Henry Winkler in it "Barry" Season 4 Episode 1

Henry Winkler in Barry

Merrick Morton/HBO

This stretch of “Barry” devolves into a messy psychological game of musical chairs, where the last person to say “I love you” walks away thinking they’re the winner. In “Yikes,” it’s Fuches, a man so disconnected from his sense of self that he barely even has a name. For self-preservation, he goes to the alliance, hoping that with some cooperation, he can gain protection for him. Hader, the director of all eight episodes this season, frames the padded walls of the FBI room like the cuddly sides of a compactor, ready to crush anyone who tries to do business inside. Fuches has long sought to transact such relationships, especially when it involves exploiting the most depraved people.

So as “Barry” begins to descend and begins to land, Barry becomes something that others can use again. A tool for plea bargaining. He is someone Sally can reject to set healthy boundaries.
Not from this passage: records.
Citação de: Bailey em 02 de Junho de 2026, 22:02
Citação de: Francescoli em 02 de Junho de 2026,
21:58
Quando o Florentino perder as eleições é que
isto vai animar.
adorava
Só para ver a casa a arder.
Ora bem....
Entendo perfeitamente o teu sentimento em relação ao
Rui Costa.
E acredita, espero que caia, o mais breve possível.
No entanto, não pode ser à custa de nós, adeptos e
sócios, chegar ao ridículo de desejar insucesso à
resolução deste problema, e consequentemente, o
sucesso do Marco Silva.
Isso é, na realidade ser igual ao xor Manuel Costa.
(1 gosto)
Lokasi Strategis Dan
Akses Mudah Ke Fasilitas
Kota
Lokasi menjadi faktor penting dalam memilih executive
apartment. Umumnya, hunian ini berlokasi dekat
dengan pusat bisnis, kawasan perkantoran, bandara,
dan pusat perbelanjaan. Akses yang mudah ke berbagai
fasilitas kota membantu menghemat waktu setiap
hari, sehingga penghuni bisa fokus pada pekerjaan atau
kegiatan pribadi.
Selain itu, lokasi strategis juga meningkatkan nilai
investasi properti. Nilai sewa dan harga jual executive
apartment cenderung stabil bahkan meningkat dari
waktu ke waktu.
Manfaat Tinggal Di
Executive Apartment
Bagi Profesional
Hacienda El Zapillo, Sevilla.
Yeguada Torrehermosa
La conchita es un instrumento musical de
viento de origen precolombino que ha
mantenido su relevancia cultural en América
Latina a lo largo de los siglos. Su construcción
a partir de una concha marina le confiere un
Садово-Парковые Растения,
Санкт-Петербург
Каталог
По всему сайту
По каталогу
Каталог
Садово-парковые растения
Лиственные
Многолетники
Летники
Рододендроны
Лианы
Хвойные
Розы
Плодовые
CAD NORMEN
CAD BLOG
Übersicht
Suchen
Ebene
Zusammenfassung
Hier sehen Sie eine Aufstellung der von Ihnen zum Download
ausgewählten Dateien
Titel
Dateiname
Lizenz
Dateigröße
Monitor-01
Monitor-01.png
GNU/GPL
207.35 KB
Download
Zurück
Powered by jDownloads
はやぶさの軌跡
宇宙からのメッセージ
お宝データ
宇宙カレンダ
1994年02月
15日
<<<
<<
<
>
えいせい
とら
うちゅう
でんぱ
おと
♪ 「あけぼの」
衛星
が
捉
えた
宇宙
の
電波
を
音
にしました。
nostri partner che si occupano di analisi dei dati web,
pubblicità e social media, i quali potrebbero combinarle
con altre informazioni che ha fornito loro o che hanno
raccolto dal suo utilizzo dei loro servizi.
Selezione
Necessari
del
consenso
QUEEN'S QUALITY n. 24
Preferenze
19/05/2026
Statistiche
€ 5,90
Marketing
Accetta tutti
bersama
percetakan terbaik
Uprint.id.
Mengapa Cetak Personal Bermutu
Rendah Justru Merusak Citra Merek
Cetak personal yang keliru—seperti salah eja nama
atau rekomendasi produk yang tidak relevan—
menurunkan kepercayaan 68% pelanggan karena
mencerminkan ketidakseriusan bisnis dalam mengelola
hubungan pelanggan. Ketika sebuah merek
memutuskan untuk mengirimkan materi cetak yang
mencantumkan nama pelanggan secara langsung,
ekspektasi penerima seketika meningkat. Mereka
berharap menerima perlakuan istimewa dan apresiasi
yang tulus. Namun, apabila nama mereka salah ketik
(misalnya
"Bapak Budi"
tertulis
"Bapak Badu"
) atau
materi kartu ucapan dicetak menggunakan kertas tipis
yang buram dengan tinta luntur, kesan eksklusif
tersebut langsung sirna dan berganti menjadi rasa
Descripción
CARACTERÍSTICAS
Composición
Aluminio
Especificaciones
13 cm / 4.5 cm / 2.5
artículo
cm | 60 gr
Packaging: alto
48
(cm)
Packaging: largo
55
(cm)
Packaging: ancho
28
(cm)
Maybe that’s why he slams his fist into the concrete wall, using a mirror both to berate himself and the bad person he’s convinced himself to be.

Whatever the reason, in an episode where his former friends and loved ones couldn’t resist the allure of their true nature, here’s Barry in the prison bathroom, deciding to take on a new role. The seemingly kind guard offers him the classic “Bloodline” defense that he only did bad things and is not a bad person. Driven by anger, guilt, or shame, Barry chooses a role to punish himself. This is not a fountain of blood flowing from his head wounds. It is the slow, gentle lapping of the waves on the shore. Barry’s balance is at its most menacing with a Zen-like acceptance of consequences in pure late-period “Barry”: highlight everyone’s low points before subtly showing people all the possible ways to dig themselves even deeper.

grade: A-

“Barry” Season 4 airs Sundays at 10 p.m. on HBO.